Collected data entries
BEGIN
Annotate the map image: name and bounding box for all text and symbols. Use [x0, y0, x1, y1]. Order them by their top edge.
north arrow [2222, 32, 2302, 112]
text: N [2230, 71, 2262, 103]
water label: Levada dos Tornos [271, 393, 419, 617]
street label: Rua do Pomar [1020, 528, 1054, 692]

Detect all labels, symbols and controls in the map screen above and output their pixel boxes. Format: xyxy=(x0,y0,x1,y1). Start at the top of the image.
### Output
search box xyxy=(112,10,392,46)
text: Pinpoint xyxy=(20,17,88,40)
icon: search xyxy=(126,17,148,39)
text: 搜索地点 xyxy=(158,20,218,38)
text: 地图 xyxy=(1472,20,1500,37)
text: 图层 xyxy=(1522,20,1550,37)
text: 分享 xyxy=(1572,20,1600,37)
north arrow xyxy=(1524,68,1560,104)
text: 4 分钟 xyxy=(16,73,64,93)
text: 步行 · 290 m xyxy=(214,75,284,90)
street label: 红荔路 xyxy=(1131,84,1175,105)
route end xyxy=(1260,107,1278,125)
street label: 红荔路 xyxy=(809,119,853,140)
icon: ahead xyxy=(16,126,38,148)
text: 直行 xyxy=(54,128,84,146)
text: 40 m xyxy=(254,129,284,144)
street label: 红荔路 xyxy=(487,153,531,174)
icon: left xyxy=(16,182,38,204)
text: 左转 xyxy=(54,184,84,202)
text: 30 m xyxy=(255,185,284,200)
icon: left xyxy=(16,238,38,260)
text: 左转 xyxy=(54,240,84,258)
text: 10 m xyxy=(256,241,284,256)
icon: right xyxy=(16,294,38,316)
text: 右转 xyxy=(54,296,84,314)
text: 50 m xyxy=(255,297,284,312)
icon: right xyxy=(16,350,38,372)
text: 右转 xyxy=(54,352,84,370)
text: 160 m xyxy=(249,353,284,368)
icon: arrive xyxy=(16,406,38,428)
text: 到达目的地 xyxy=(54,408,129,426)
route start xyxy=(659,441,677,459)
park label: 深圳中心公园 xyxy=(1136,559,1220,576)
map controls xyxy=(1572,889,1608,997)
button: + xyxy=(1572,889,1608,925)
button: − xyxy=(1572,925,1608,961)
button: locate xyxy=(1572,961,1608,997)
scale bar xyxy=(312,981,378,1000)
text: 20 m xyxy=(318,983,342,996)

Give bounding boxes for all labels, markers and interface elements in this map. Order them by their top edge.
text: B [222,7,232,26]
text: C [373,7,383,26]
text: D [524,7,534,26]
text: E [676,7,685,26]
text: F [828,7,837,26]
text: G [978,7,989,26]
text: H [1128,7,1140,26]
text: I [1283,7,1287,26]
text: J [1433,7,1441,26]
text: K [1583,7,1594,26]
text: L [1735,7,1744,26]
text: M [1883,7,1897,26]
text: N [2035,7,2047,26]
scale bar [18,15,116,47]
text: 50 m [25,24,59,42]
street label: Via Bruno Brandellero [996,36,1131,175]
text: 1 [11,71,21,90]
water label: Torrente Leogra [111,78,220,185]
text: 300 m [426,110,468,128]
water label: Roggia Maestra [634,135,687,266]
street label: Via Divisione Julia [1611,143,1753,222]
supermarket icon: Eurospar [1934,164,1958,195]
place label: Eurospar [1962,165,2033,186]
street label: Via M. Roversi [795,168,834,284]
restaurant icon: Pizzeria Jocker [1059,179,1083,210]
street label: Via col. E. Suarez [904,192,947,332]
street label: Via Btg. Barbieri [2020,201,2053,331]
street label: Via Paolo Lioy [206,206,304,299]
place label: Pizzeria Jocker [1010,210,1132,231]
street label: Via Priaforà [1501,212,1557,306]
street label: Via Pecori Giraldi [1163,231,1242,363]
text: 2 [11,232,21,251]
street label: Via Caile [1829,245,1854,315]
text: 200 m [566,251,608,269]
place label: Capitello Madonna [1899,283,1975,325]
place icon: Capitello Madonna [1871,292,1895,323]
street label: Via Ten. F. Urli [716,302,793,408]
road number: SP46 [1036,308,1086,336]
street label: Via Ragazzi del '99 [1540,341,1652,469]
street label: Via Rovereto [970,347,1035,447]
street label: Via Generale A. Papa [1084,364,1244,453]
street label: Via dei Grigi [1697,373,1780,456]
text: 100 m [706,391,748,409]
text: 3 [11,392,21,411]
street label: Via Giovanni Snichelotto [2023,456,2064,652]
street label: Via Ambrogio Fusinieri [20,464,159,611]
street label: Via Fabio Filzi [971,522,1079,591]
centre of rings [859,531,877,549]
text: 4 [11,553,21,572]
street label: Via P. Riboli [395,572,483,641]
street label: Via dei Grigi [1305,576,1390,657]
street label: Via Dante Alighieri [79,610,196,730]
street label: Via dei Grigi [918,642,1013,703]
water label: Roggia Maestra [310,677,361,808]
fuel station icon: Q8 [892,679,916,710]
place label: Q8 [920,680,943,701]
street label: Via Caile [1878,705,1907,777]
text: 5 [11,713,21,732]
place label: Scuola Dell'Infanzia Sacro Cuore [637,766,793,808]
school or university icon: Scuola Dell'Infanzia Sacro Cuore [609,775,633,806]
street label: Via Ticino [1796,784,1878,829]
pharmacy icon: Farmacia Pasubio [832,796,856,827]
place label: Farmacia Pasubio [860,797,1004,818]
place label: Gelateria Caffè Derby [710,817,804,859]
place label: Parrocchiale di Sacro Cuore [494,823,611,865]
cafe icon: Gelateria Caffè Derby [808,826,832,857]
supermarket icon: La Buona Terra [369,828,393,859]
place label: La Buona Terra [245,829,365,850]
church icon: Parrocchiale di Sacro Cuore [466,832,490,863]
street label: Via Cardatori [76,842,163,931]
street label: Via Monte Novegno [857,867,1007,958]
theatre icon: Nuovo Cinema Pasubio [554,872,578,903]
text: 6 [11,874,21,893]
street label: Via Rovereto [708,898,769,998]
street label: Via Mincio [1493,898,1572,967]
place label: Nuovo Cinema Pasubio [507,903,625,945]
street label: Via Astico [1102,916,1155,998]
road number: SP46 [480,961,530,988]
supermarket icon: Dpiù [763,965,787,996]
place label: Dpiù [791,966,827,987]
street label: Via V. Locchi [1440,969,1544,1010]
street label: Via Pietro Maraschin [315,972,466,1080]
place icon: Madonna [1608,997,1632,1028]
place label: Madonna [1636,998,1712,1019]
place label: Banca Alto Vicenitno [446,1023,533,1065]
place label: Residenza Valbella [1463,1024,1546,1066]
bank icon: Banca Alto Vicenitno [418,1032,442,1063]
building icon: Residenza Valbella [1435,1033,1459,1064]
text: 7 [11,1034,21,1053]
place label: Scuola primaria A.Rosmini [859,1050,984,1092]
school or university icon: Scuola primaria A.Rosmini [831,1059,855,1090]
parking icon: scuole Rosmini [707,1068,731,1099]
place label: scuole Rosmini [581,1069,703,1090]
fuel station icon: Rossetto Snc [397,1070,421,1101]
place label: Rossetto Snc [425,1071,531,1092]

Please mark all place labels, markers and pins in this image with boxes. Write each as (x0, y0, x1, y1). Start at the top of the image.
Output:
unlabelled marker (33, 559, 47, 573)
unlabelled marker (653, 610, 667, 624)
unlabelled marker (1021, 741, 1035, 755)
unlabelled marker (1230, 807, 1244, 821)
END
Only the lines from the first line of the records through the line containing "Detect all labels, symbols" should be repeated, exactly as they appear.

Annotate the map image: name and bounding box for all text and symbols. Use [x0, y0, x1, y1]. Order them by their top edge.
north arrow [2222, 32, 2302, 112]
text: N [2230, 71, 2262, 103]
water label: Levada dos Tornos [271, 393, 419, 617]
street label: Rua do Pomar [1020, 528, 1054, 692]

Detect all labels, symbols and controls in the map screen above and output their pixel boxes. Format: xyxy=(x0,y0,x1,y1). Start at the top of the image.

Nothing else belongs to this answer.